▶ [Try it]
The entire listing that follows must be repeated exactly, pictures excluded.

▶ [Source data]
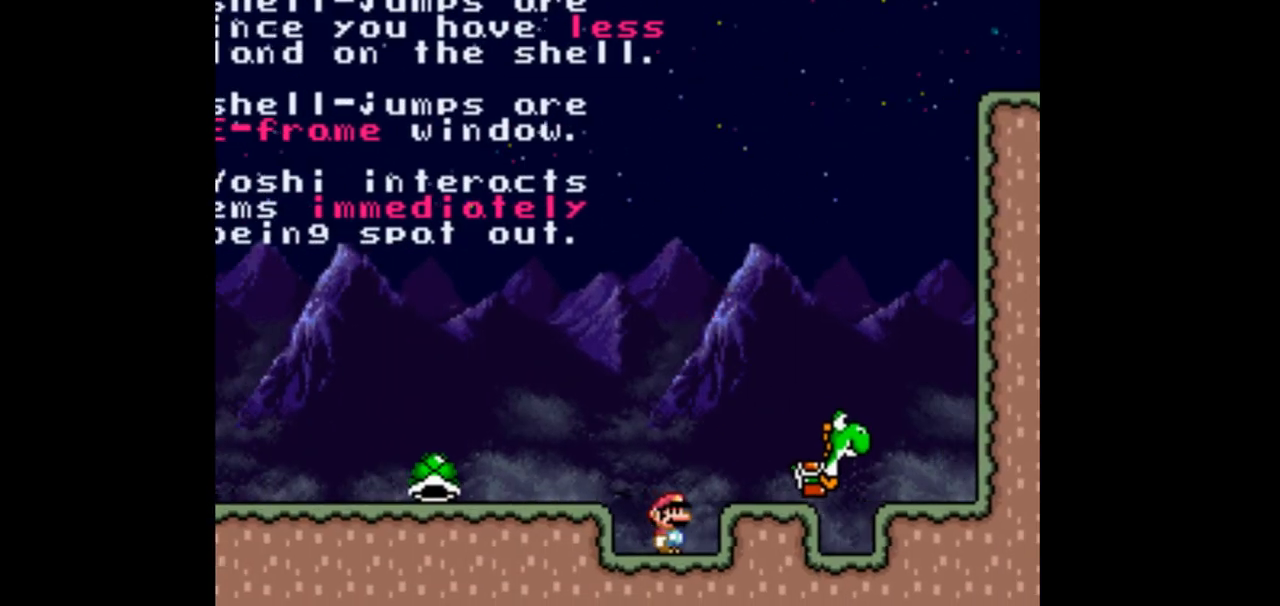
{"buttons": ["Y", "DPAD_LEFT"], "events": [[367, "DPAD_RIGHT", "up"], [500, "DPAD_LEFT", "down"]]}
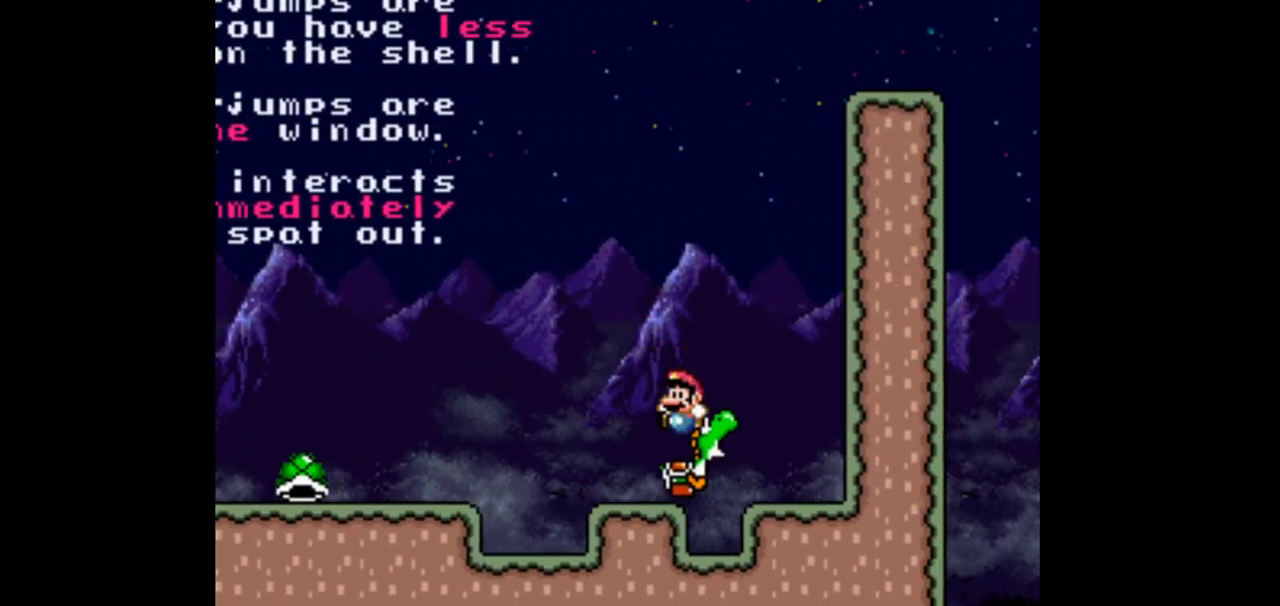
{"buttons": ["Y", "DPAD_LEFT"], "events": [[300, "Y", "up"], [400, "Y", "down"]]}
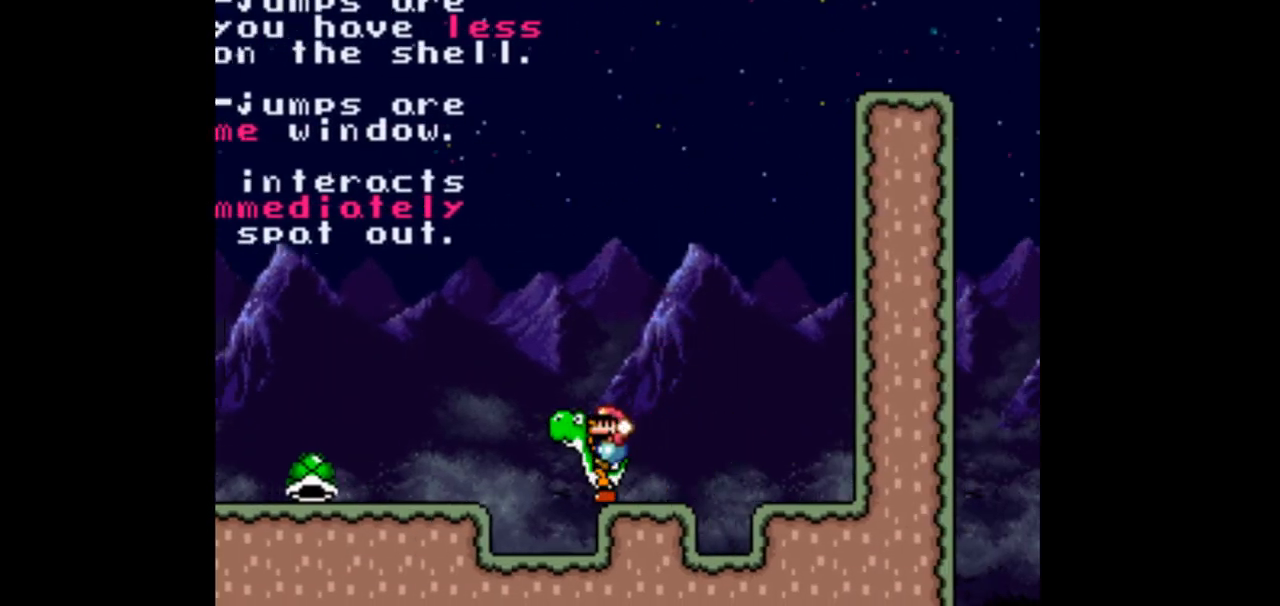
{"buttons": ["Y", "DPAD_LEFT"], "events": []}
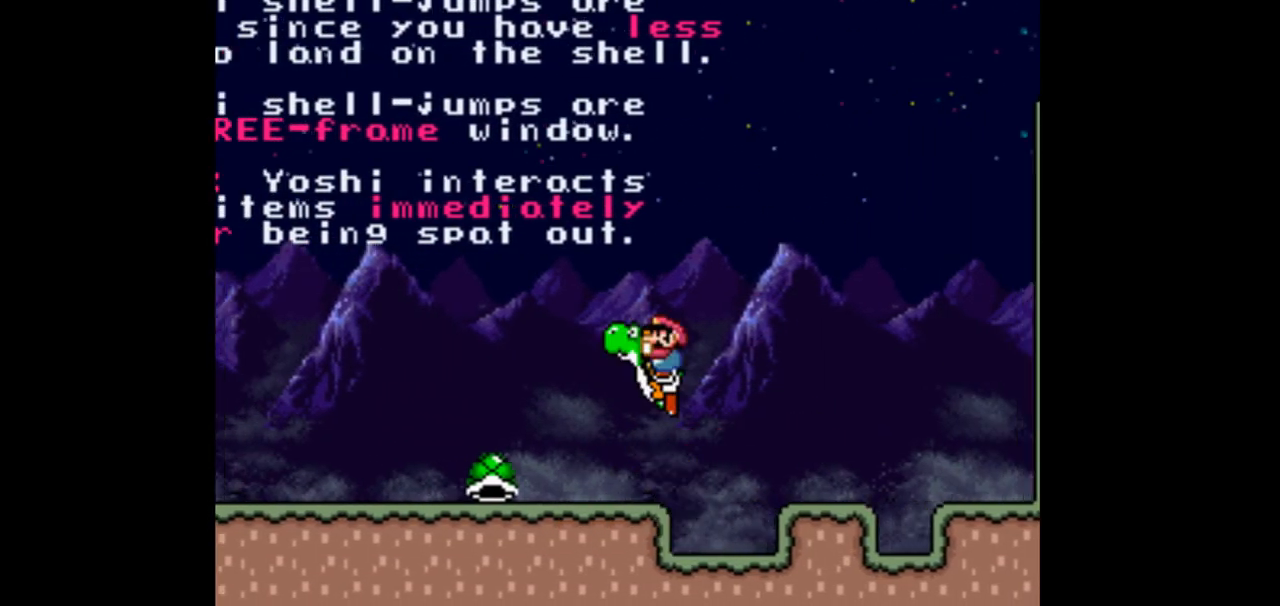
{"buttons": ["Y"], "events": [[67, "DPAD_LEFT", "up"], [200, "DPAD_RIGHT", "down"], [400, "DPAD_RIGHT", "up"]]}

▶ [Result]
{"buttons": ["Y", "DPAD_LEFT"], "events": [[367, "DPAD_RIGHT", "up"], [500, "DPAD_LEFT", "down"]]}
{"buttons": ["Y", "DPAD_LEFT"], "events": [[300, "Y", "up"], [400, "Y", "down"]]}
{"buttons": ["Y", "DPAD_LEFT"], "events": []}
{"buttons": ["Y"], "events": [[67, "DPAD_LEFT", "up"], [200, "DPAD_RIGHT", "down"], [400, "DPAD_RIGHT", "up"]]}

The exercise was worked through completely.